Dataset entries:

-=-=-=-=-

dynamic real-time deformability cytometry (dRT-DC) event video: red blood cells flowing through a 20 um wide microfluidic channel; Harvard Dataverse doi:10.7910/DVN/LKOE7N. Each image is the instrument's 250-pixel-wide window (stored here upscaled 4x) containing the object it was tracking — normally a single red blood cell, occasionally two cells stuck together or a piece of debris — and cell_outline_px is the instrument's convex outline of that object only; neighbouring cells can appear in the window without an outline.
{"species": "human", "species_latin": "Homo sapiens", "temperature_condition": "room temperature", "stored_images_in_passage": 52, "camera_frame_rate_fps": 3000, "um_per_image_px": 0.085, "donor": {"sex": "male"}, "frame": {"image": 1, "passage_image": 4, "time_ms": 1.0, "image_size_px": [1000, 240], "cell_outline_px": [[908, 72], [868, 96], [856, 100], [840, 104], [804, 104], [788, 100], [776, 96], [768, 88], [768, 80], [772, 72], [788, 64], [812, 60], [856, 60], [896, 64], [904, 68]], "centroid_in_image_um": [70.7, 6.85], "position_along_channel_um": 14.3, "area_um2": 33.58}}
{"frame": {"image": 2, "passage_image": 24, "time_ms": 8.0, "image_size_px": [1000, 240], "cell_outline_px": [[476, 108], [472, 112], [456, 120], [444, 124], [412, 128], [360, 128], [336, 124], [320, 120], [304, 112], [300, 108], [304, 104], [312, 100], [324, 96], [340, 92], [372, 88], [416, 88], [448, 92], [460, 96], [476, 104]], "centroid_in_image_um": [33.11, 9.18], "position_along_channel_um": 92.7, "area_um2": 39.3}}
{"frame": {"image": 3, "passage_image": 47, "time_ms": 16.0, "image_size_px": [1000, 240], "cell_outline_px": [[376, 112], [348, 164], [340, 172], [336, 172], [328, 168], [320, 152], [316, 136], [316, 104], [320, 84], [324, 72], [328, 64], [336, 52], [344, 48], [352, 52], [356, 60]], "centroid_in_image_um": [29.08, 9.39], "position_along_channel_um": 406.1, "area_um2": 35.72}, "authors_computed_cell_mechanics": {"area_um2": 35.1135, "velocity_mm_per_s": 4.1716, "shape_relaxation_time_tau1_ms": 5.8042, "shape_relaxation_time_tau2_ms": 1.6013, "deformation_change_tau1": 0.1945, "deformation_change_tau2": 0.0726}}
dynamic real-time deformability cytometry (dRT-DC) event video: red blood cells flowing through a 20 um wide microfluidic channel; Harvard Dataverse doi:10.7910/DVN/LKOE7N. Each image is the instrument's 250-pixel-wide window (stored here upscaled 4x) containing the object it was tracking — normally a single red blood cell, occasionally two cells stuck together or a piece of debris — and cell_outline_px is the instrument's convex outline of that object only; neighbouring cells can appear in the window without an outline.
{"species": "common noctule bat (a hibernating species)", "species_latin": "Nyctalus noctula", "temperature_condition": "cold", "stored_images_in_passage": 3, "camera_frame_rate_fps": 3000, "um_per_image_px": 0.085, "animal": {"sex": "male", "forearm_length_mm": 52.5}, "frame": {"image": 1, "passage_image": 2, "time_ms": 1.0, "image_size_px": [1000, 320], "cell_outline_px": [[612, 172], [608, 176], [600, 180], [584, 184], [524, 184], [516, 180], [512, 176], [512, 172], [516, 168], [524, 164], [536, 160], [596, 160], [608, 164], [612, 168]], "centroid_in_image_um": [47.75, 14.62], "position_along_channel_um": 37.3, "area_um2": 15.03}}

-=-=-=-=-

Task requirements → Quote each line above in full, word for word.

Final result →
dynamic real-time deformability cytometry (dRT-DC) event video: red blood cells flowing through a 20 um wide microfluidic channel; Harvard Dataverse doi:10.7910/DVN/LKOE7N. Each image is the instrument's 250-pixel-wide window (stored here upscaled 4x) containing the object it was tracking — normally a single red blood cell, occasionally two cells stuck together or a piece of debris — and cell_outline_px is the instrument's convex outline of that object only; neighbouring cells can appear in the window without an outline.
{"species": "human", "species_latin": "Homo sapiens", "temperature_condition": "room temperature", "stored_images_in_passage": 52, "camera_frame_rate_fps": 3000, "um_per_image_px": 0.085, "donor": {"sex": "male"}, "frame": {"image": 1, "passage_image": 4, "time_ms": 1.0, "image_size_px": [1000, 240], "cell_outline_px": [[908, 72], [868, 96], [856, 100], [840, 104], [804, 104], [788, 100], [776, 96], [768, 88], [768, 80], [772, 72], [788, 64], [812, 60], [856, 60], [896, 64], [904, 68]], "centroid_in_image_um": [70.7, 6.85], "position_along_channel_um": 14.3, "area_um2": 33.58}}
{"frame": {"image": 2, "passage_image": 24, "time_ms": 8.0, "image_size_px": [1000, 240], "cell_outline_px": [[476, 108], [472, 112], [456, 120], [444, 124], [412, 128], [360, 128], [336, 124], [320, 120], [304, 112], [300, 108], [304, 104], [312, 100], [324, 96], [340, 92], [372, 88], [416, 88], [448, 92], [460, 96], [476, 104]], "centroid_in_image_um": [33.11, 9.18], "position_along_channel_um": 92.7, "area_um2": 39.3}}
{"frame": {"image": 3, "passage_image": 47, "time_ms": 16.0, "image_size_px": [1000, 240], "cell_outline_px": [[376, 112], [348, 164], [340, 172], [336, 172], [328, 168], [320, 152], [316, 136], [316, 104], [320, 84], [324, 72], [328, 64], [336, 52], [344, 48], [352, 52], [356, 60]], "centroid_in_image_um": [29.08, 9.39], "position_along_channel_um": 406.1, "area_um2": 35.72}, "authors_computed_cell_mechanics": {"area_um2": 35.1135, "velocity_mm_per_s": 4.1716, "shape_relaxation_time_tau1_ms": 5.8042, "shape_relaxation_time_tau2_ms": 1.6013, "deformation_change_tau1": 0.1945, "deformation_change_tau2": 0.0726}}
dynamic real-time deformability cytometry (dRT-DC) event video: red blood cells flowing through a 20 um wide microfluidic channel; Harvard Dataverse doi:10.7910/DVN/LKOE7N. Each image is the instrument's 250-pixel-wide window (stored here upscaled 4x) containing the object it was tracking — normally a single red blood cell, occasionally two cells stuck together or a piece of debris — and cell_outline_px is the instrument's convex outline of that object only; neighbouring cells can appear in the window without an outline.
{"species": "common noctule bat (a hibernating species)", "species_latin": "Nyctalus noctula", "temperature_condition": "cold", "stored_images_in_passage": 3, "camera_frame_rate_fps": 3000, "um_per_image_px": 0.085, "animal": {"sex": "male", "forearm_length_mm": 52.5}, "frame": {"image": 1, "passage_image": 2, "time_ms": 1.0, "image_size_px": [1000, 320], "cell_outline_px": [[612, 172], [608, 176], [600, 180], [584, 184], [524, 184], [516, 180], [512, 176], [512, 172], [516, 168], [524, 164], [536, 160], [596, 160], [608, 164], [612, 168]], "centroid_in_image_um": [47.75, 14.62], "position_along_channel_um": 37.3, "area_um2": 15.03}}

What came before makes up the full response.